The Hôtel de Ville (/fr/, City Hall) is the seat of the city council in Calais, France. The building features a belfry of red brick and white limestone which is 72 metres high. It was designated a monument historique by the French government in 2003.

==History==
An ancient Hôtel de Ville, located in Old Calais, was commissioned by Francis II, as a place where merchants could meet, in 1559. An extra terrace was erected there in 1818.

In 1885, Old Calais, which was centred round Église Note Dame on the north side of the Canal de Calais, merged with Saint-Pierre, which centred round Église Saint-Pierre on the south side of the Canal de Calais. This led to calls for a new Hôtel de Ville to serve both districts. The site the council selected was in the area between the two towns, an area known as the "Plain dite du Sahara", because it was completely covered in sand dunes.

Work on the new building started in 1912, but was temporarily paused during the First World War. The partly-built structure was hit by a German
bomb on the night of 3 September 1917. Work on the building resumed after the war. It was designed by Louis Debrouwer of Dunkirk in the Renaissance Revival and Flemish styles, built in red brick from Kortrijk, white limestone and reinforced concrete, and was completed in 1923.

The design involved an asymmetrical main frontage facing west onto the Place du Soldat Inconnu. The layout involved a belfry, which was 72 metres high, to the north of the site, a recessed connecting bay, and a main block, of seven bays, to the south of the site. The belfry was designed in the style of a flame. The main block featured a round headed doorway in the central bay. It was fenestrated by a series of round headed windows on the ground floor, by squared headed mullioned and transomed windows on the first floor and by three tall dormer windows at attic level. There were also three rows of smaller dormer windows, decreasing in size, projecting from the slate roof. The building was officially opened on 12 April 1925.

Following the liberation of the town by the First Canadian Army on 30 September 1944, during the Second World War, a major programme of reconstruction was necessary as many buildings, including the Grand Theatre and the town hall, had been damaged in the fighting.

In 2005, the town hall belfry was added to the UNESCO World Heritage Site group of the Belfries of Belgium and France.

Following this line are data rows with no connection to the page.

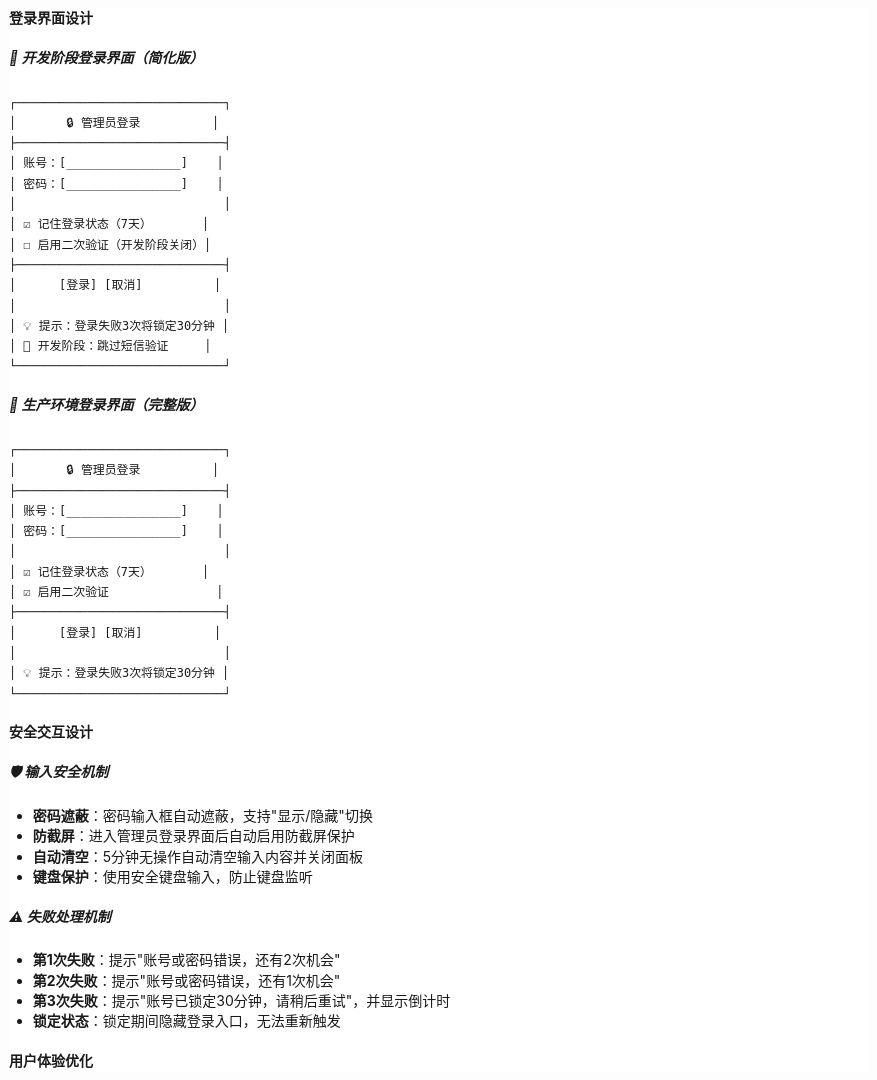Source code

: #### 登录界面设计

##### 🚧 开发阶段登录界面（简化版）
```
┌─────────────────────────────┐
│       🔒 管理员登录          │
├─────────────────────────────┤
│ 账号：[________________]    │
│ 密码：[________________]    │
│                             │
│ ☑ 记住登录状态（7天）       │
│ ☐ 启用二次验证（开发阶段关闭）│
├─────────────────────────────┤
│      [登录] [取消]          │
│                             │
│ 💡 提示：登录失败3次将锁定30分钟 │
│ 🚧 开发阶段：跳过短信验证     │
└─────────────────────────────┘
```

##### 🔮 生产环境登录界面（完整版）
```
┌─────────────────────────────┐
│       🔒 管理员登录          │
├─────────────────────────────┤
│ 账号：[________________]    │
│ 密码：[________________]    │
│                             │
│ ☑ 记住登录状态（7天）       │
│ ☑ 启用二次验证               │
├─────────────────────────────┤
│      [登录] [取消]          │
│                             │
│ 💡 提示：登录失败3次将锁定30分钟 │
└─────────────────────────────┘
```

#### 安全交互设计

##### 🛡️ 输入安全机制
- **密码遮蔽**：密码输入框自动遮蔽，支持"显示/隐藏"切换
- **防截屏**：进入管理员登录界面后自动启用防截屏保护
- **自动清空**：5分钟无操作自动清空输入内容并关闭面板
- **键盘保护**：使用安全键盘输入，防止键盘监听

##### ⚠️ 失败处理机制
- **第1次失败**：提示"账号或密码错误，还有2次机会"
- **第2次失败**：提示"账号或密码错误，还有1次机会"  
- **第3次失败**：提示"账号已锁定30分钟，请稍后重试"，并显示倒计时
- **锁定状态**：锁定期间隐藏登录入口，无法重新触发

#### 用户体验优化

Works of art inside the building included stained glass windows depicting the liberation of Calais by François, Duke of Guise, in 1558, and a tapestry by Jeanne Thil depicting the Les bourgeois de Calais ("The Burghers of Calais"). This relates to the six leading citizens who were taken by Edward III of England after the siege of Calais during the Hundred Years' War. In front of the building there is a sculpture by Auguste Rodin, also depicting "The Burghers of Calais".